Secondly, some physical exertion is required. This is where baseball falls down. You cannot be an elite athlete at the top of your game and be tubby with a face full of chaw. Sorry, but baseball is a pastime and a boring one at that. If there were a lions chasing the runners and a pit of hot coals under the pitcher, I would be willing to reconsider. But as such, baseball is hereby denied sport status.

Lastly, there is a clause around being generally annoying. This clause doesn’t render an activity completely sport-less but it does demote some to sub-sport status. Can’t stand the squeak of basketball shoes on the courts, but I also can’t deny those people are athletes, even though most of their ability comes from a genetic accident of freakish height. And any American football teams wearing silly throw-back outfits is temporarily suspended from sport hood.
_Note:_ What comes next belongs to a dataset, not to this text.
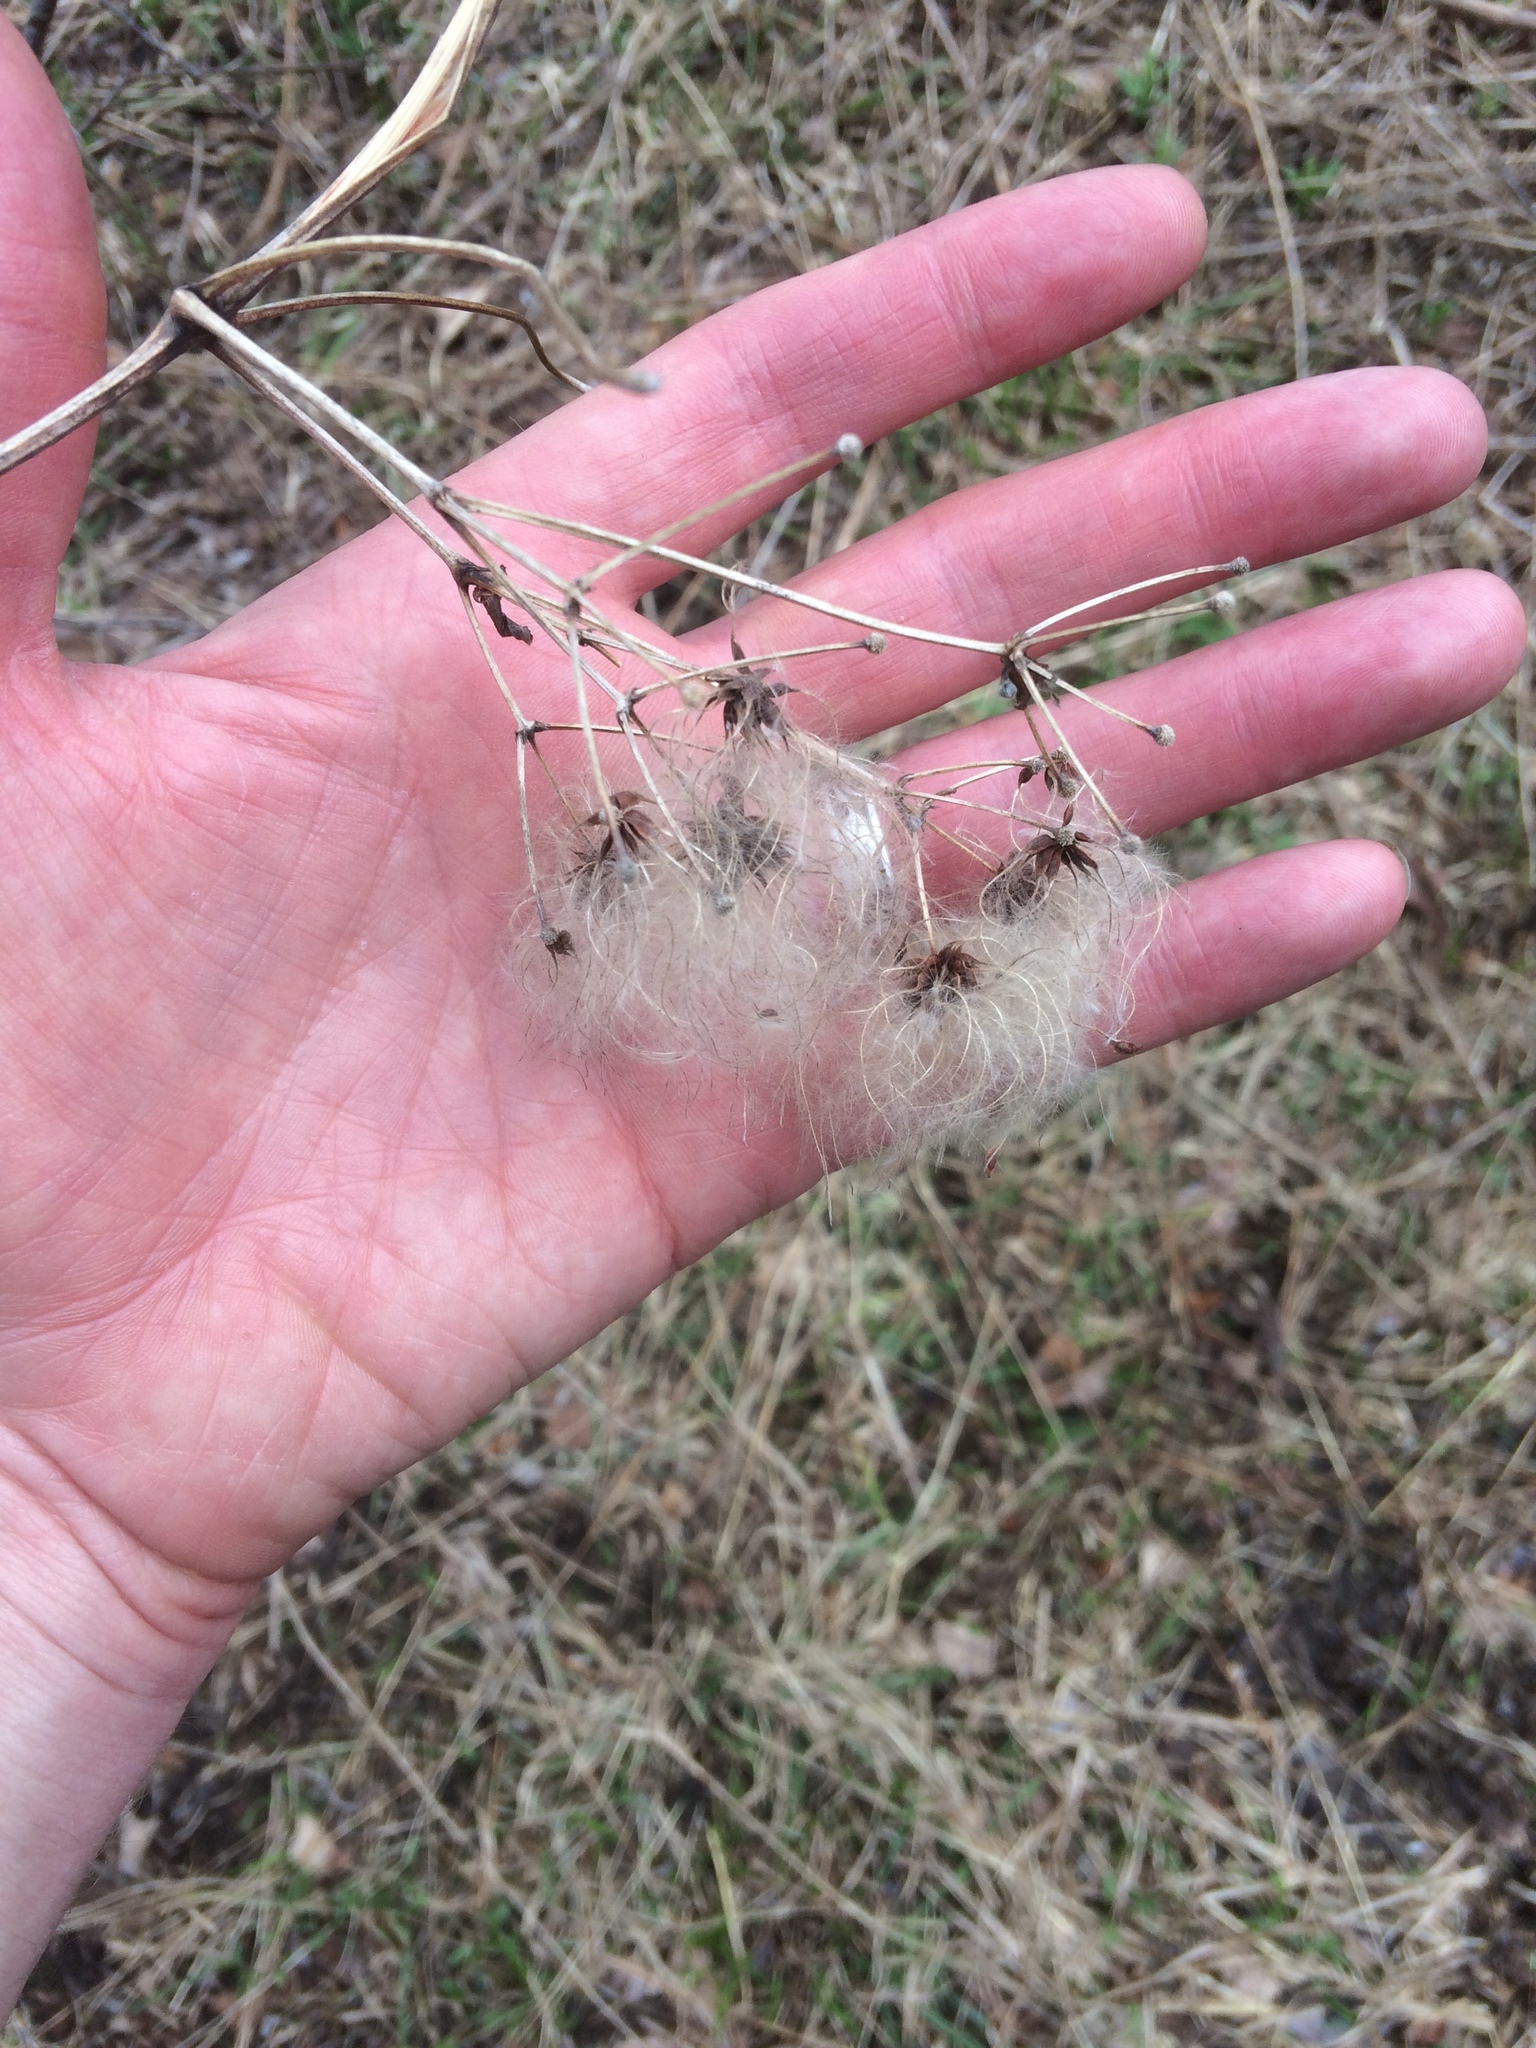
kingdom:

So with that settled, Go RANGERS (and I do mean the Scottish Premier League Soccer Team).

Gym-tastic

When I mention to anyone of my generation that I was a gymnast in my youth, I see their eyes glisten with stars and stripes. Mary Lou immediately comes to mind, and I immediately skyrocket in their estimation. Slightly below Jesus, Mary Lou is.  What they can’t fathom is that I was a particularly bad gymnast.  After all, how could anyone who spends 10 or so years devoted to something not be dazzling or at least smart enough to quit?  They apparently don’t know me very well. I should like to say that I “dabbled” in gymnastics. That would accurately reflect the results, but it sounds too whimsical and carefree. Instead I met gymnastics head-on, quite literally. There wasn’t an apparatus that I didn’t fall off with amazing consistency. And it’s not like you want to “just miss” the bar, beam or vault.  You want to hurl yourself completely clear of that bastard. So, I concentrated most of my time on the floor–harder to fall off, but turns out your head serves effectively in interrupting momentum. So does your coach. I still feel badly for kicking him in the jaw on that convulsive back flip.  Brings new meaning to “stick the landing.” So, while there are no tri-color ribbons or trophies cluttering up my garage, I do have shot ankles and some short term memory loss.  So, I’ve got that going for me.